Prince. This name – this man – has changed the world. Musically, he was incredibly talented. He could play any instrument handed to him with grace and ease, had a nearly unmatched vocal range, and could write a hit pop song with the snap of a finger. He controlled the way people experienced his music in ways no other artist has – YouTube and Pandora be damned! And he explored topics in his music most people are afraid to discuss…I know they’re afraid to discuss them, because those discussions are my job.
Walking the lines of gender and sexuality as if there were no lines made his image and ultimately paved the way for the current LGBT+ “movement” toward acceptance. His career will be remembered with his expansive oeuvre, but he’s left a mark on the world outside of the music industry. He defied what it means to be a man and introduced the world to gender-bending ideas well before they were commonplace – not just with his look, as artists such as Elton John and David Bowie had done in the past, but with hit pop song lyrics like 1984’s I Would Die 4 U’s opening lines of, “I’m not a woman. I’m not a man. I am something that you’ll understand.”

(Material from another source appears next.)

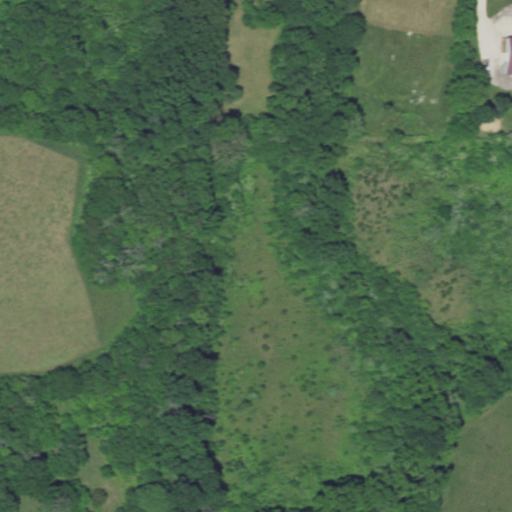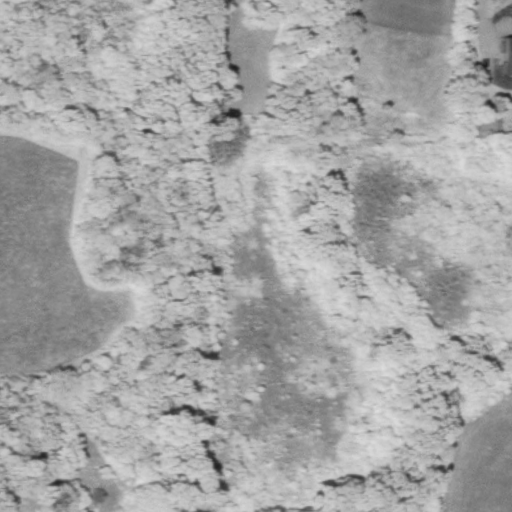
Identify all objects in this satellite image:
road: (478, 29)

That song was perhaps my first look at gender in a non-binary way. I remember hearing Prince’s Batdance for the first time – I was 7 at the time, and an instant fan. I had already fallen in love with Purple Rain, Little Red Corvette, and Raspberry Beret. He and Michael Jackson always rivaled one another (unbeknownst to them) for my favorite artist as a child, though at some point Prince surpassed Michael Jackson, while Man In the Mirror remains my favorite song of all time…with 7 coming in at a VERRRRRY close second. In middle and high school, I scoured Hastings for albums that I didn’t already own, to fill my collection of Prince’s music, and often listened with new ears as I delved into my teen-angst-laden path of self-discovery. “I’m not a woman. I’m not a man. I am something that you’ll never understand.” Those words. They changed me. I’m definitely a cis-woman, though I’ve certainly gone through my own journey of gender questioning and a variety of gender expressions, and those words were the beginning of that journey, which is a journey I think everyone should take. Explore yourself! Check out all the nooks and crannies that are YOU and see how they feel! Prince certainly did. Masculine and feminine all at once – simultaneous extremes represented in harmony. And it was beautiful.
I was chatting with a couple of friends yesterday just after we learned of the artist’s death, and one of them said she heard that when he dated Carmen Electra, he required her to be “ready,” in full makeup, hair, lashes and all at all hours of the day, because she never knew when he would call and request her presence. While from any other man that would seem extremely misogynistic, as a feminist, I don’t actually find any problem with it coming from Prince. Why? Because there’s no double standard there! You KNOW he was in full regalia at all times! Even the candid shots of him in Hawai’i, sans heels and frill, show him clad in luxury, perfectly coiffed. He may have had high standards for the people surrounding him in his life, but he certainly didn’t have any lower standards for himself.
Those standards perhaps formed the basis for his success. Few artists seem so focused on their careers…no, let’s not go with the career aspect. Few artists seem so focused on their calling. The music itself, rather than the fact that it was his livelihood, appeared to be his main focus in life. An obsession. That kind of focus undoubtedly leads to success in any field. Tunnel vision toward one goal, without allowing for distractions is quite possibly a “success secret” we could all learn from, especially given the constant barrage of distractions we all experience in our current social-media-crazed culture. Maybe we don’t need all of the self-help gurus teaching us how to climb to success. What if all we need to do is look within, explore ourselves, and express that exploration through our passions? That’s a world I’d love to experience! And Prince sortof gave us permission to do that.
At some point, we all look back on our lives and see the things we did in our past. Sometimes we regret them. Other times we smile and remember the glory, the fun, and the lessons we learned. What’s the saying? Something like, “If you’re not a liberal when you’re young, you have no heart. If you’re not a conservative when you’re old, you have no brain.” (Attributed to a million people with a variety of ages standing in for “young” and “old” respectively.) Since his conversion to being a Jehovah’s Witness in 2001, and a refusal to play much of his earlier music that didn’t align with his later beliefs, I can’t help but wonder if he looked at his career with regret. Would he have changed it if he could? Would he have gone back and NOT explored sexuality in the same ways? Obviously, we can’t know that for sure, though I have no doubt it came up in conversation, so it’s possible that someone has the answer to those questions.
We can only hope that his mark left on the world will not be in vain; that we know we’re in a better social place because of Prince, his music, and his image; that his last decades on this earth were not filled with regret for his legacy; and that we can all embrace a little bit of his passion, focus, and exploration to enhance our lives, relationships, and those around us. Exploration: permission granted.